Spectra and filters

When designing imaging experiment we aim to achieve several outcomes:

• maximize collected signal

• minimize amount of excitation light

• separate signal from different fluorophores

• avoid detecting scattered excitation light

Fluorescent molecule’s signal is a function of excitation efficiency and detection filtering efficiency. Adding the above mentioned constraints makes the process of selecting fluorophores, filters, dichroics, and lasers difficult especially when we want to co-localize several fluorophores (think blue, green, and red channels in 3-channel imaging). Tools such as FPbase are extremely useful in designing experiment and checking assumptions.

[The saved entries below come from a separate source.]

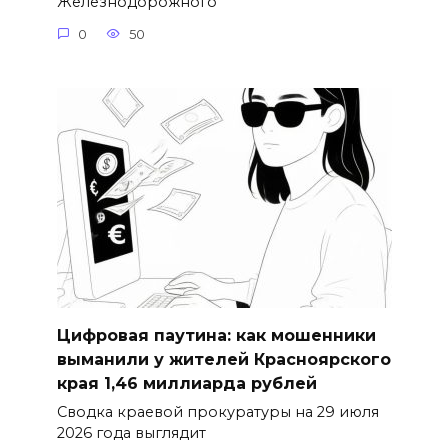
Железнодорожного
0
50
Цифровая паутина: как мошенники
выманили у жителей Красноярского
края 1,46 миллиарда рублей
Сводка краевой прокуратуры на 29 июля
2026 года выглядит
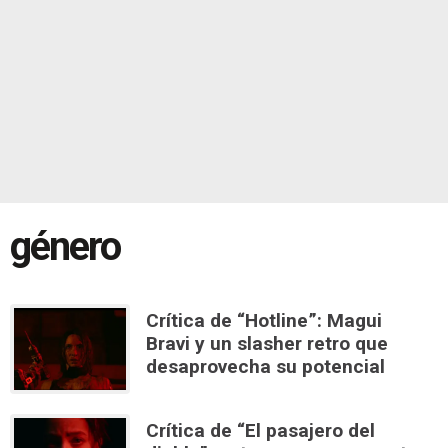
género
Crítica de “Hotline”: Magui
Bravi y un slasher retro que
desaprovecha su potencial
Crítica de “El pasajero del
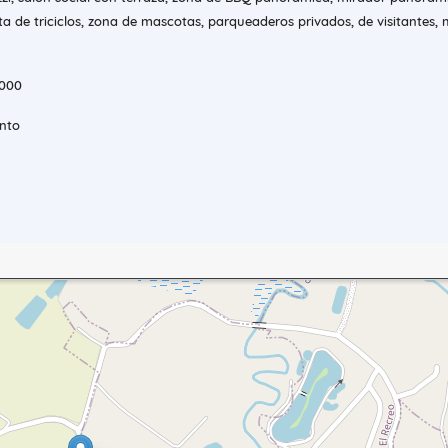
ista de triciclos, zona de mascotas, parqueaderos privados, de visitantes,
.000
ento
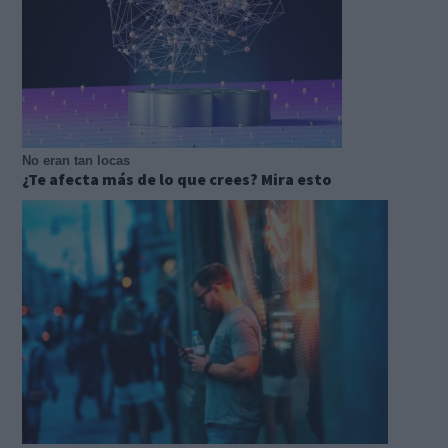
No eran tan locas
¿Te afecta más de lo que crees? Mira esto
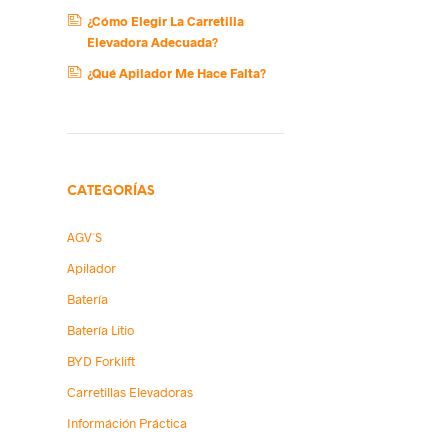
¿Cómo Elegir La Carretilla
Elevadora Adecuada?
¿Qué Apilador Me Hace Falta?
CATEGORÍAS
AGV´s
Apilador
Batería
Batería Litio
BYD Forklift
Carretillas Elevadoras
Információn Práctica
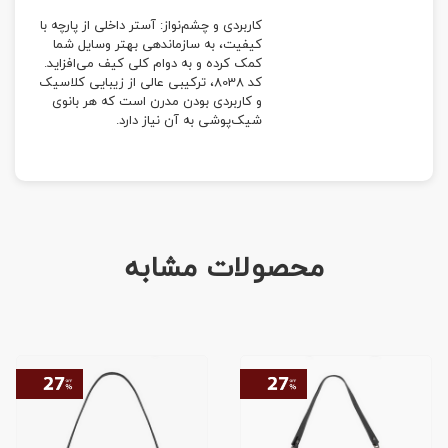
کاربردی و چشم‌نواز: آستر داخلی از پارچه با
کیفیت، به سازماندهی بهتر وسایل شما
کمک کرده و به دوام کلی کیف می‌افزاید.
کد 8038، ترکیبی عالی از زیبایی کلاسیک
و کاربردی بودن مدرن است که هر بانوی
شیک‌پوشی به آن نیاز دارد.
محصولات مشابه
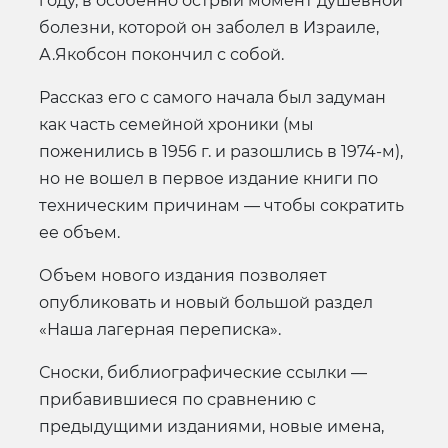
году, в особенно острый момент душевной
болезни, которой он заболел в Израиле,
А.Якобсон покончил с собой.
Рассказ его с самого начала был задуман
как часть семейной хроники (мы
поженились в 1956 г. и разошлись в 1974-м),
но не вошел в первое издание книги по
техническим причинам — чтобы сократить
ее объем.
Объем нового издания позволяет
опубликовать и новый большой раздел
«Наша лагерная переписка».
Сноски, библиографические ссылки —
прибавившиеся по сравнению с
предыдущими изданиями, новые имена,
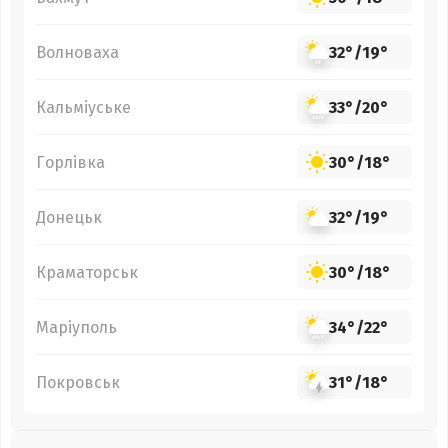
Волноваха
32°
/
19°
Кальміуське
33°
/
20°
Горлівка
30°
/
18°
Донецьк
32°
/
19°
Краматорськ
30°
/
18°
Маріуполь
34°
/
22°
Покровськ
31°
/
18°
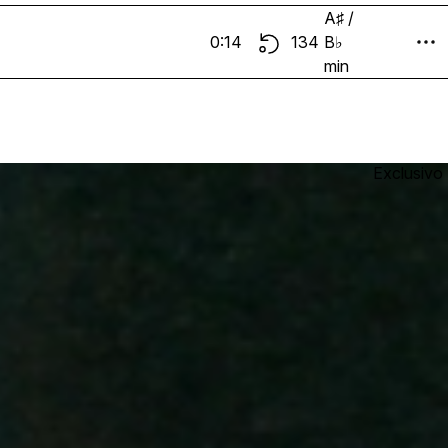
A♯ /
0:14
134
B♭
min
Exclusivo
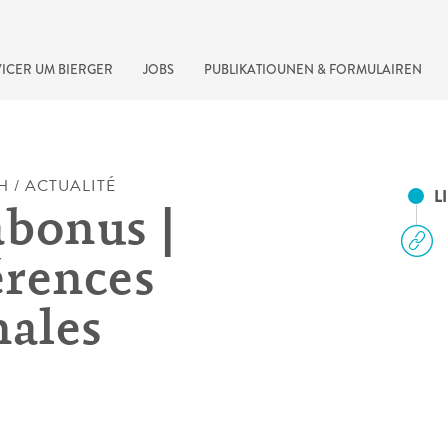
ICER UM BIERGER
JOBS
PUBLIKATIOUNEN & FORMULAIREN
H / ACTUALITÉ
L
bonus |
rences
nales
recherche rapide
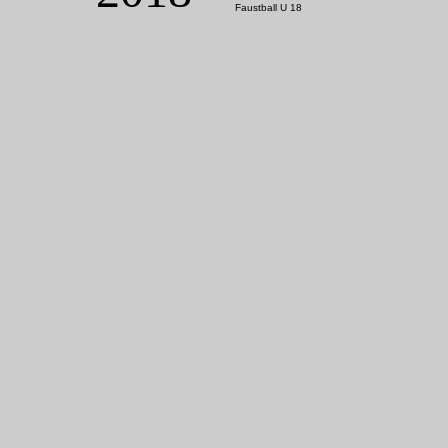
Faustball U 18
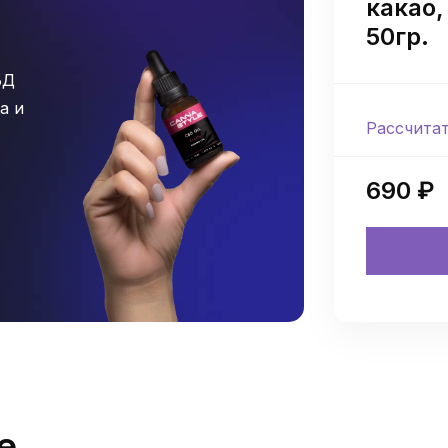
какао,
50гр.
БД
а и
Рассчита
690 ₽
е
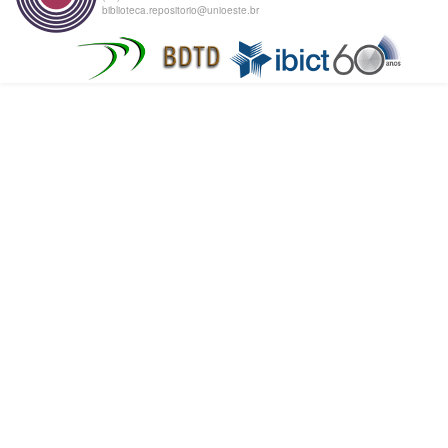
biblioteca.repositorio@unioeste.br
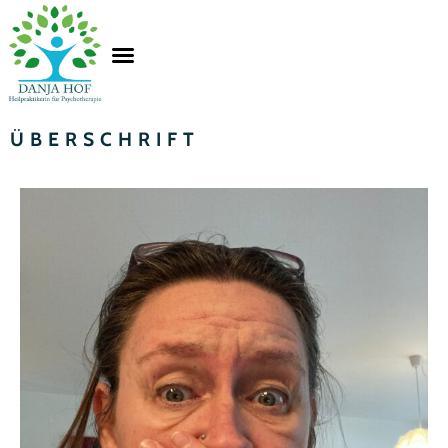
ÜBERSCHRIFT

Here, for example, FPbase allows one to design an experiment given constraints such as fluorophore, camera sensitivity, filters, and other optical elements. By changing filters, for example, we can see how signal changes

It is important to remember: excitation and emission spectra of fluorophores can be extremely wide. Nearly every organic molecule can be excited by 405nm laser (at different efficiency of course). Same way some light sources (LEDs) have very wide spectrum and will “leak” through the filters. Things are exacerbated by the fact that dichroic filters are designed for 0 degree angle of incidence (AOI) and have different transmission of light at other angles. Similarly, transmission depends on light polarization (random in LEDs, linear in lasers). Dichroic mirrors are designed for 45° AOI and also affected by angle of incoming light.